= Exercise goal =
The lines below may contain the word "read". Please count those that do and give the number alone.

= Data =

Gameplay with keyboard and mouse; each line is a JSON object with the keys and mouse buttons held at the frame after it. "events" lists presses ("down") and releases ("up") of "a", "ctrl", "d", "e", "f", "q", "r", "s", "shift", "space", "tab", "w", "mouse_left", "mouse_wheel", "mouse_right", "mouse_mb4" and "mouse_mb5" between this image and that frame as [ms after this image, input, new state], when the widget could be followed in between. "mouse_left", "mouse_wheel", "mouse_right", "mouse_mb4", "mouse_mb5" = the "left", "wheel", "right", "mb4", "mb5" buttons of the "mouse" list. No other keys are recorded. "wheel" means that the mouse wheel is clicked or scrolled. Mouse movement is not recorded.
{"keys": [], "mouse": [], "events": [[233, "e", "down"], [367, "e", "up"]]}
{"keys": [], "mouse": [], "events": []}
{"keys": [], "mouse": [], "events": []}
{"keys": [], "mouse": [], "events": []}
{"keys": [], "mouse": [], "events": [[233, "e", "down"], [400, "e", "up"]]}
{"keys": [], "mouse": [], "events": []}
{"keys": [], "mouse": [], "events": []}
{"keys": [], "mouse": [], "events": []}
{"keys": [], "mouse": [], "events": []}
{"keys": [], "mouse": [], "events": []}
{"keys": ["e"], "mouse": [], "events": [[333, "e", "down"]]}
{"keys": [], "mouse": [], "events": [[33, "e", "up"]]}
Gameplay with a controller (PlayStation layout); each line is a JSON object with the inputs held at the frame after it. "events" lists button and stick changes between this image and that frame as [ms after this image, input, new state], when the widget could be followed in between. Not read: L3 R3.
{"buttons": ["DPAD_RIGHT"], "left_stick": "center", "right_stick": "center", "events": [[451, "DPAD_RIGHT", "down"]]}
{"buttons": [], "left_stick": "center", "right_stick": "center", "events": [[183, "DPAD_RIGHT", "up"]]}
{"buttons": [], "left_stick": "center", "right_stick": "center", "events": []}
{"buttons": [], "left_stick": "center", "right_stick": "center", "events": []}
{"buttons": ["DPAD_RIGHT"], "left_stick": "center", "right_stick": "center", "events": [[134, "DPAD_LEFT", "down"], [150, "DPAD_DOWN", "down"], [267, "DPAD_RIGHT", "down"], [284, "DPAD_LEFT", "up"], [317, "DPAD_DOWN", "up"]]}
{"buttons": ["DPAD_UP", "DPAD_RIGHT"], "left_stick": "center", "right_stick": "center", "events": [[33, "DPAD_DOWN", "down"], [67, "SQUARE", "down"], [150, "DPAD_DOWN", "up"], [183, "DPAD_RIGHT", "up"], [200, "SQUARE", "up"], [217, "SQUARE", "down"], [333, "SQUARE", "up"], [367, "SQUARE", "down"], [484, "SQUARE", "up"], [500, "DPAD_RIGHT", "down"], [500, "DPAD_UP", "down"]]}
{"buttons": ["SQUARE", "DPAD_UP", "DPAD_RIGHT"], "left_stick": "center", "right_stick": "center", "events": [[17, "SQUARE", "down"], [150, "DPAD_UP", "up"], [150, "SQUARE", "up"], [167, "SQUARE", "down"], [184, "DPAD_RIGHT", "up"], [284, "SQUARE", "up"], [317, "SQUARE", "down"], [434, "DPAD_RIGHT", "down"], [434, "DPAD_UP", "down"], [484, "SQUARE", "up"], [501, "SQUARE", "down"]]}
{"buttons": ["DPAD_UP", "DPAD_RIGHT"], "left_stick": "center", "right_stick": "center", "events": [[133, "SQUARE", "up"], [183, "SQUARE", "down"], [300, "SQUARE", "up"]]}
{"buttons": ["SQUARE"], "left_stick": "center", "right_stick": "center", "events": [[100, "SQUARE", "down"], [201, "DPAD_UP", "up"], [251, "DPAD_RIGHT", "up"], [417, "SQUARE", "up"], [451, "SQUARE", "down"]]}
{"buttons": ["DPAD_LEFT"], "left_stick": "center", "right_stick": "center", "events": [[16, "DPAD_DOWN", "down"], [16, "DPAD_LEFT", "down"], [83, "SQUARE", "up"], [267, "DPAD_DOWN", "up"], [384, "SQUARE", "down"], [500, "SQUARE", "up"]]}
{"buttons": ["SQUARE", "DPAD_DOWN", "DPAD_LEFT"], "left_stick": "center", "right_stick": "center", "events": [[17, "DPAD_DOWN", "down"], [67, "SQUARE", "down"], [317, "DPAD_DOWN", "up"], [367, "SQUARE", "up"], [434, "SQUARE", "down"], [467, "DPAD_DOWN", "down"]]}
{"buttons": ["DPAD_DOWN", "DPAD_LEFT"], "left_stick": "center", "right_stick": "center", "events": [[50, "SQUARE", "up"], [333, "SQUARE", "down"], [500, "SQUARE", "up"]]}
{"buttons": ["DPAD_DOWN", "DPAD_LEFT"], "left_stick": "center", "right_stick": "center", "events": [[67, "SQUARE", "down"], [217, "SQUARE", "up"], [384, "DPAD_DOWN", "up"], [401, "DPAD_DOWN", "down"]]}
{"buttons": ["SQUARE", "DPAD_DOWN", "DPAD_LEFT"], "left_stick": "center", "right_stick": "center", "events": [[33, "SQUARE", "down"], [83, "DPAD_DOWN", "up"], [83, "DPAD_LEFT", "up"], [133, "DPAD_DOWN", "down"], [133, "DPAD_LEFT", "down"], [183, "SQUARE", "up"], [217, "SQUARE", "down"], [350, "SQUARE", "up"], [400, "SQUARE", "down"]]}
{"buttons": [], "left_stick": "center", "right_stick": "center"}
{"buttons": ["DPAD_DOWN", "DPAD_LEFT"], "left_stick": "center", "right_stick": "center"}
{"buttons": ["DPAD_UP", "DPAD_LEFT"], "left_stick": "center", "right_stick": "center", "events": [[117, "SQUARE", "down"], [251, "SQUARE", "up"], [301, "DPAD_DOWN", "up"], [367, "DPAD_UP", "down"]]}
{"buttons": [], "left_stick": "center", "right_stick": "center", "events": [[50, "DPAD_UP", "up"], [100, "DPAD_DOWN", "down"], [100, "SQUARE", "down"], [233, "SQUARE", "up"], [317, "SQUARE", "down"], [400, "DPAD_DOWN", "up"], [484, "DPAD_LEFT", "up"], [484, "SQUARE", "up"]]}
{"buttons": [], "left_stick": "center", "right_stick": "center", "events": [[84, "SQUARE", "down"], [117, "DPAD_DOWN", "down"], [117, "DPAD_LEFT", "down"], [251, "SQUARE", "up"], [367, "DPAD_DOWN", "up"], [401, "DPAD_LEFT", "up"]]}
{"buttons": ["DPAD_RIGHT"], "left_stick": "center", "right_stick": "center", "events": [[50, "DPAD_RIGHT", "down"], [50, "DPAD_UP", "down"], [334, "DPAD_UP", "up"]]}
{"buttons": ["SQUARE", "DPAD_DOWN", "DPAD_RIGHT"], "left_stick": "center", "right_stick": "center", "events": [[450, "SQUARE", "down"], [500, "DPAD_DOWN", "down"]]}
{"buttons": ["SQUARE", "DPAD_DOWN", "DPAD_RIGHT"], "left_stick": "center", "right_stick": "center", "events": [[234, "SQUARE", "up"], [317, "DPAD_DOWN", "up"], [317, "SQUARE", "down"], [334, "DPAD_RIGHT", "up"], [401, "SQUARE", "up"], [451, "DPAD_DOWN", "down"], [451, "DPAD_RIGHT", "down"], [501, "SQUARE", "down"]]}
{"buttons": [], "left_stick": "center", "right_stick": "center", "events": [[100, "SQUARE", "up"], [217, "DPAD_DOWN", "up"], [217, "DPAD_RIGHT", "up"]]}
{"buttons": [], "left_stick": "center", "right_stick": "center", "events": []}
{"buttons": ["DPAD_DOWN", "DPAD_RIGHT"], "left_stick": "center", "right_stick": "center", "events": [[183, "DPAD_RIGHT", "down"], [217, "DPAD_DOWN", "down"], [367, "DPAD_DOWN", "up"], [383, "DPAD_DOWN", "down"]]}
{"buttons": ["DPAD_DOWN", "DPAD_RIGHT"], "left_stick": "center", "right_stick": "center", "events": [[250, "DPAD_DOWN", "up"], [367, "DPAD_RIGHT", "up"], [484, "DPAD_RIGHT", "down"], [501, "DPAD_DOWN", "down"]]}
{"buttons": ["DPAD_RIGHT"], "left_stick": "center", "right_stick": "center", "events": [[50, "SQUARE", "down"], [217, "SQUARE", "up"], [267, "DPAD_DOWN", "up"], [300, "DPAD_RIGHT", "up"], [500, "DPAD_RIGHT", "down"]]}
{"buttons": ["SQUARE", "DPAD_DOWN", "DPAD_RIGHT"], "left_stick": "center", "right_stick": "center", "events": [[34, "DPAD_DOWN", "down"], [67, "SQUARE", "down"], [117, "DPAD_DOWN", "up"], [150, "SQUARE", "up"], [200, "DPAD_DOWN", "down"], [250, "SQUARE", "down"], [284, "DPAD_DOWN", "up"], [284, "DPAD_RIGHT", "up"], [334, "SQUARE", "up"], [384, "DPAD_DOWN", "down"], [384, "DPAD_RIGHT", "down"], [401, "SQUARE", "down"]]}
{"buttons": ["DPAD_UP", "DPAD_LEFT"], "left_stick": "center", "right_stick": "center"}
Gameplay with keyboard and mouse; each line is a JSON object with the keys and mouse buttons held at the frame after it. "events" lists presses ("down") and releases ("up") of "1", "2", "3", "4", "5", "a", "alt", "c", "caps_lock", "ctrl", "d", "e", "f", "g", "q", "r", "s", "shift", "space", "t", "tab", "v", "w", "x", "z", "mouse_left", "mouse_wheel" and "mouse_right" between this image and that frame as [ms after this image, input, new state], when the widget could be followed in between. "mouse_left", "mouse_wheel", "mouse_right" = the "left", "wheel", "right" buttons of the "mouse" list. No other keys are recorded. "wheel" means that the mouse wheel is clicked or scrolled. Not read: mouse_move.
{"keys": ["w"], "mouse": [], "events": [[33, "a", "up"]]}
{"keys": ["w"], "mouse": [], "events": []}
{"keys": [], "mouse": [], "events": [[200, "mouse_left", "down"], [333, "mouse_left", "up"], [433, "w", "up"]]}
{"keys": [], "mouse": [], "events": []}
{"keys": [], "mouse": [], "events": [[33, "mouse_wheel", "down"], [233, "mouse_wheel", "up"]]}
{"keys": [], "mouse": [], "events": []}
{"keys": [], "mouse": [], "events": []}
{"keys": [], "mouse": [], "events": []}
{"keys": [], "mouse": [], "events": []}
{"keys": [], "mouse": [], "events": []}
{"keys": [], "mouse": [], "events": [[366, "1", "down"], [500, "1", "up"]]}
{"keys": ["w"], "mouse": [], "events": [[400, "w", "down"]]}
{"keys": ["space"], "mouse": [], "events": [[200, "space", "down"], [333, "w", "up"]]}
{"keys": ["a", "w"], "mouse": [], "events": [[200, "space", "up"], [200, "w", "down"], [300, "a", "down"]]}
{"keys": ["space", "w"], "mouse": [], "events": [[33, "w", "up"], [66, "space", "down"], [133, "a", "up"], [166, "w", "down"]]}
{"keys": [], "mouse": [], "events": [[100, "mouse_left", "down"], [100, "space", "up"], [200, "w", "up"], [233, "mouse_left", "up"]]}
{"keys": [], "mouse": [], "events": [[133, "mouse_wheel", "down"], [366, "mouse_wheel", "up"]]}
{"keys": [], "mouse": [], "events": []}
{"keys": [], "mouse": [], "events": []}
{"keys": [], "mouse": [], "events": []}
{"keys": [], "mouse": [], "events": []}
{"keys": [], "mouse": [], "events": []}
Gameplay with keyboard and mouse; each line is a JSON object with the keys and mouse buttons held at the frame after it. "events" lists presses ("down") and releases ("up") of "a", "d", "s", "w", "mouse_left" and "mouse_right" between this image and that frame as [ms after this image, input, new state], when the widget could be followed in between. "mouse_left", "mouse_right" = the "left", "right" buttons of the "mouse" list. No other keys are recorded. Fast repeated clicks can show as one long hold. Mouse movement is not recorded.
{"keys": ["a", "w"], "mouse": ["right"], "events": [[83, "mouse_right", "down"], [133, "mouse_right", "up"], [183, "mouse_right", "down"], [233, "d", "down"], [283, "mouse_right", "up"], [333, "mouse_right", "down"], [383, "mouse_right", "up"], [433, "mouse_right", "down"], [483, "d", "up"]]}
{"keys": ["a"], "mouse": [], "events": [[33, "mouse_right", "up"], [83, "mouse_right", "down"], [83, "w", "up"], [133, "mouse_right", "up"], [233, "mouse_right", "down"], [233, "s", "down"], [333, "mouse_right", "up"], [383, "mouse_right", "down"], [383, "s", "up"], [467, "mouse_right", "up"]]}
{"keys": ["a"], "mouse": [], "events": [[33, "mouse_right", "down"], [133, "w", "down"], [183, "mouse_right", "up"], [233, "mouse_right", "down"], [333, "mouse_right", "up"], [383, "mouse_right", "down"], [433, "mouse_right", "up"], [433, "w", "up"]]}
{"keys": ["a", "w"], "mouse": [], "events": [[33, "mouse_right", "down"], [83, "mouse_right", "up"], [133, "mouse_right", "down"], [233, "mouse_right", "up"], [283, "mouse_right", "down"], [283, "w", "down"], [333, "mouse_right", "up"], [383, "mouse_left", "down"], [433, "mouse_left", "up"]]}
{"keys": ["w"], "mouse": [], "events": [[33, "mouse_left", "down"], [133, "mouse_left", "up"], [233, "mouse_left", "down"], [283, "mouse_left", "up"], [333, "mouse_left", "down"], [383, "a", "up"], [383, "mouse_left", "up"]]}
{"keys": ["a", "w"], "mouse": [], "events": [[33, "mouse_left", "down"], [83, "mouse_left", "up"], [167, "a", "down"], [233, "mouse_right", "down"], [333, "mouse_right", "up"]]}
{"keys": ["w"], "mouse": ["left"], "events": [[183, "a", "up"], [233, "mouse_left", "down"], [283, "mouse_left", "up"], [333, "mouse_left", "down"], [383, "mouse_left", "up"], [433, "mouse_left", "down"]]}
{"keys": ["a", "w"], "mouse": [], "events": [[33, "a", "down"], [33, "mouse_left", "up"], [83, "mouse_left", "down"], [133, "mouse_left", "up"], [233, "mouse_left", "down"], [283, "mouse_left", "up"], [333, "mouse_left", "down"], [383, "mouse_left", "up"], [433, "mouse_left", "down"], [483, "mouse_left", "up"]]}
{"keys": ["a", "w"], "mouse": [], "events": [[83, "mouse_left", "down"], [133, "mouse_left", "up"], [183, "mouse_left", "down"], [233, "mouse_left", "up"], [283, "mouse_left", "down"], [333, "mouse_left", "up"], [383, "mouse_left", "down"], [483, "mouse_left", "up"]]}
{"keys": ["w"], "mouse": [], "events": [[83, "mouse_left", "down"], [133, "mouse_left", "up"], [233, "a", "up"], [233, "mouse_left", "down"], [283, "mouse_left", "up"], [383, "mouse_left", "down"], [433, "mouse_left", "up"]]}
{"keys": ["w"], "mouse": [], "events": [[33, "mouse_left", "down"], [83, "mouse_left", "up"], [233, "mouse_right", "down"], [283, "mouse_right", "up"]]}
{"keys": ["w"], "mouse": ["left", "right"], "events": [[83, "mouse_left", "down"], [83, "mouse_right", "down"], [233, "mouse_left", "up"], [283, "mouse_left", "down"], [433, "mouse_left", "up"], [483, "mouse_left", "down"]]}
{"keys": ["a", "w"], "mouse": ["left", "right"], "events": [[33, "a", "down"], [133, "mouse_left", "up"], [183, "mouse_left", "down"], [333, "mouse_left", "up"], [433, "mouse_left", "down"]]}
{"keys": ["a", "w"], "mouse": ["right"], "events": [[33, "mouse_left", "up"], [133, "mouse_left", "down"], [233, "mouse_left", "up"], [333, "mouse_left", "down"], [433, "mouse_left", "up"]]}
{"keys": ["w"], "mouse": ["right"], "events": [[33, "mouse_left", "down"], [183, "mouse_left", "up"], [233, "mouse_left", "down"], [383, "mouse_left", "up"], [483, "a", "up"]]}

= Response to the task =
2